As a self-identifying Aden nerd, I can’t begin with any recommendation other than R.J. Gavin’s commanding Aden Under British Rule 1839-1967 (C. Hurst & Co., 1975). It stands alone as the unrivalled canonical history of the port. The wide scope of historical contexts in which Gavin grounds his research, from metropolitan imperial discourse in London and Calcutta to Hadhrami Muslim reformers in the East Indies, together with his masterful, elegant prose, makes this a must-read for anyone who is interested in the history of southern Arabia, empire, and the Indian Ocean more broadly.
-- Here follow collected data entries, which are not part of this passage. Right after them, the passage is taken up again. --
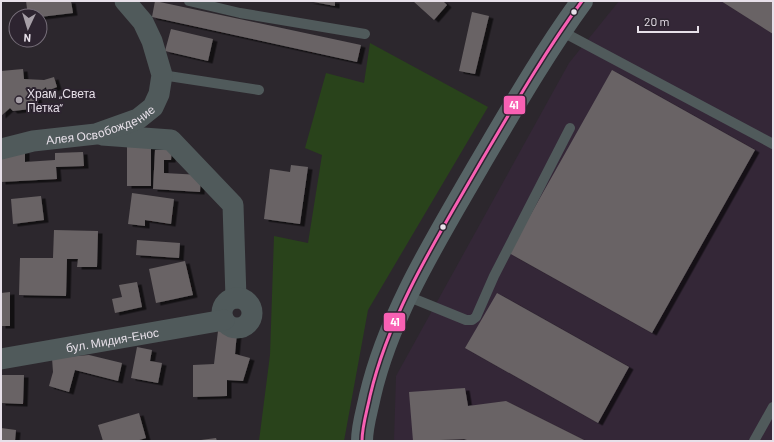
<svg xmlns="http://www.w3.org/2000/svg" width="774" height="442" font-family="Barlow,sans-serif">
<defs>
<filter id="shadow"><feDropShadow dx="4.5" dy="2.5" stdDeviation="0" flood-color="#0009"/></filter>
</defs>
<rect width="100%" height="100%" fill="#2c272d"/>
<!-- built -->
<path fill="#342737" d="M 619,1 L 773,1 L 773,441 L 394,441 L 396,376 L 569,63 Z"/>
<!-- green -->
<path fill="#29431b" d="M 370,43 L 488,107 L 368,310 L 344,441 L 259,441 L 270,355 L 274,236 L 308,243 L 322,155 L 305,148 L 326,73 L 364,83 Z"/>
<!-- building -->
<path fill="#696365" filter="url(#shadow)" d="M 26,1 L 71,1 L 73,13 L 40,17 L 28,16 Z
M 155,1 L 361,45 L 357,62 L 152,17 Z
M 308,1 L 335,1 L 335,6 Z
M 413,1 L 443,1 L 447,5 L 434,20 Z
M 721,1 L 773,1 L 773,34 Z
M 472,12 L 489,16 L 475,74 L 459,71 Z
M 171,29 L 213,39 L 208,61 L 165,51 Z
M 23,69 L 24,79 L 44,80 L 54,77 L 57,87 L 47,91 L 46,87 L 41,91 L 36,92 L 39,108 L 13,111 L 10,108 L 1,116 L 1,71 Z
M 612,70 L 755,150 L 652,333 L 509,253 Z
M 127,146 L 151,146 L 151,186 L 127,186 Z
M 155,150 L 172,150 L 171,160 L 164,160 L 164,173 L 201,175 L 200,192 L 153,189 Z
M 25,151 L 25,162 L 55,160 L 55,153 L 83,152 L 84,166 L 56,167 L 57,179 L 1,182 L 1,152 Z
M 291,165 L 308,167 L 300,224 L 264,219 L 270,169 L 290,172 Z
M 132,193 L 174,199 L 171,224 L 145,220 L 145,226 L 128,224 Z
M 41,196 L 44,220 L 13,224 L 11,199 Z
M 54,230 L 98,231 L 97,267 L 77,267 L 78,259 L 67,259 L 66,296 L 19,295 L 20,258 L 53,258 Z
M 137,240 L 180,243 L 179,258 L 136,255 Z
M 185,261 L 193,295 L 156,303 L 149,269 Z
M 137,282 L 142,307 L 115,313 L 112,299 L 122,297 L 119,285 Z
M 10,292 L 10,326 L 1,326 L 1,293 Z
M 497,293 L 629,367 L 598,423 L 465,348 Z
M 218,331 L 237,333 L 235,354 L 250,358 L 243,381 L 227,380 L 227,396 L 193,397 L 193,365 L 214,364 Z
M 137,347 L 152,350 L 150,361 L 162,363 L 158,383 L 131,378 Z
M 89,355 L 122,363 L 118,381 L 75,370 L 69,392 L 49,386 L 53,372 L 52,358 Z
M 1,375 L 24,375 L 23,404 L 1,403 Z
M 465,388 L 468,406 L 506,401 L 586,441 L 461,441 L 467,439 L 413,441 L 409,392 Z
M 139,413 L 146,438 L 136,441 L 103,441 L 98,425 Z
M 1,428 L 16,430 L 15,441 L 1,441 Z
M 216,438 L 217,441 L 201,441 L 201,440 Z"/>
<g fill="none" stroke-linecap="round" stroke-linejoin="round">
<!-- lane -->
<path stroke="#505a5b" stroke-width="10" d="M 189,1 L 240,13 L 365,34
M 561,31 L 773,144
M 162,75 L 259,90
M 407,296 L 466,320 L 472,320 L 476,317 L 494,276 L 570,128
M 754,441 L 773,407"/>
<!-- street -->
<g stroke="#505a5b" stroke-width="21">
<path d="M 102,135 L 171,140 L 233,205 L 236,298"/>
<path id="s1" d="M 1,149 L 33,141 L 96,134 L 138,119 L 153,107 L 159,94 L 162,75 L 152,41 L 143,22 L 125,1"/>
<circle cx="237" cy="313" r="15"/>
<path id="s2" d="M 1,359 L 224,320"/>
</g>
<!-- secondary -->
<path stroke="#576466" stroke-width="22" d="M 362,441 C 362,426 367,411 370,396 C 389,314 437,238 479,165 C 512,109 544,53 582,1"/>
<!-- bus-1 casing -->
<g stroke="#2d2430" stroke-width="6">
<path id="bus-1" d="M 362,441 C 362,426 367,411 370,396 C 389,314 437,238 479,165 C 512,109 544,53 582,1"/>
</g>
<!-- bus-1 -->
<use href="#bus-1" stroke="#f860b3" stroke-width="3"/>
</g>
<!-- markers -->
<g fill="#e7e0e9" stroke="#2d2430" stroke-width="1.5">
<circle cx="574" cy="12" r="3.5"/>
<circle cx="443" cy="227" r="3.5"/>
</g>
<circle fill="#a69fa7" stroke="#2d2430" stroke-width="1.5" cx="19" cy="100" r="4"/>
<g text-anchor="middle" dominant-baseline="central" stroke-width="4" stroke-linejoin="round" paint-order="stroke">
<!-- poi labels -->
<g font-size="12" fill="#e7e0e9" stroke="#2d2430" text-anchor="start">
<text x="27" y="93">Храм „Света<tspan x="27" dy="14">Петка“</tspan></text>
</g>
<!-- street labels -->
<g font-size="12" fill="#e7e0e9" stroke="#2d2430">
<text stroke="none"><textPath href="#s1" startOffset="103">Алея Освобождение</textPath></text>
<text stroke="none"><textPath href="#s2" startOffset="113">бул. Мидия-Енос</textPath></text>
</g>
</g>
<g stroke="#2d2430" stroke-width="1.5">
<rect x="503" y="95" width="23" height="20" rx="4" fill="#f860b3"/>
<rect x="383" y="312" width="23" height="20" rx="4" fill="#f860b3"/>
</g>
<g font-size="11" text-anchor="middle" font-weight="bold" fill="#fff">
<text x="514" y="109">41</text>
<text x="395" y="326">41</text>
</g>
<!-- border -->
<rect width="774" height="442" fill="none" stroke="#e7e0e9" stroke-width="4"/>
<!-- north arrow -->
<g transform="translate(28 28) rotate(184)"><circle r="19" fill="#2d2430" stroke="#776f7a"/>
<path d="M0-3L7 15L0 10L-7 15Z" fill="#a69fa7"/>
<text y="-6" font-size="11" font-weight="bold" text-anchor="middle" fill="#e7e0e9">N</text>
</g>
<!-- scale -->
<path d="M638 26v6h60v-6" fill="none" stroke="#e7e0e9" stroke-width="2"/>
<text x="644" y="26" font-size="12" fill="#e7e0e9" stroke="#2d2430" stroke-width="3" paint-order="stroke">20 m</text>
</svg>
In terms of vernacular capitalism in the Indian Ocean, I found the works of Fahad Bishara, Hollian Wint, Johan Mathew, and Michael O’Sullivan particularly inspiring, although the list can easily go on. To someone making their first foray into the field, I would suggest starting with Fahad Bishara and Hollian Wint’s article in Journal of Global History, “Into the Bazaar: Indian Ocean Vernaculars in the Age of Global Capitalism.” The article provides a very useful vignette into the world of vernacular financial idioms and intricate commercial relations grounded in Islamic-Ibadi jurisprudence and Kachchhi legal conventions which governed trans-communal, trans-regional connections across the western Indian Ocean, which Bishara and Wint explore further in their individual scholarship.

Finally, to anyone who is interested in the more unsavoury yet foundational aspects of the modern-day, globalised economy, I would recommend Keller Easterling’s Extrastatecraft (Verso, 2014) and Ronen Palan’s The Offshore World (Cornell, 2003). Be warned, however, that the myth of the territorially bounded, nation-state economy as the organising principle of the world we live in will be difficult to sustain after reading these. A shorter foothold can be gained by reading Venessa Ogle’s masterful article in the American History Review “Archipelago Capitalism: Tax Havens, Offshore Money, and the State, 1950s-1970s.”

How has your life as a researcher changed over recent times?  Do you have any advice/tips for other research students?

Having started my DPhil in 2020, it would be hard to overlook the pandemic as the decisive factor influencing my life as a researcher. On the one hand, it made acclimatising to a new environment more difficult, but the range of possibilities opened in its wake have been transformational, namely the accelerated adoption of remote work, online research methods, and broader digital humanities tools and strategies. In terms of advice for other research students, I would offer the following tips: Embrace technology: being tech-savvy is a major bonus in today’s research landscape. Learn how to use digital tools for data collection, analysis, and collaboration effectively, and take advantage of the possibilities of speaking to people and presenting your work online. At the same time, be conscious that adaptability is key: be ready to adapt to changes in the research landscape, whether they are driven by technological advancements or by external factors like pandemics.

What do you like doing when you’re not buried in your research?!

The intellectual answer would be listening to podcasts on history and politics, while a more colloquial answer (and by no means less veracious) answer would be consuming football in every possible media—from watching live games, to listening to specialised podcasts, to arguing on social media. My weekends and holidays are dedicated to spending time with my wife and our lovely two kids.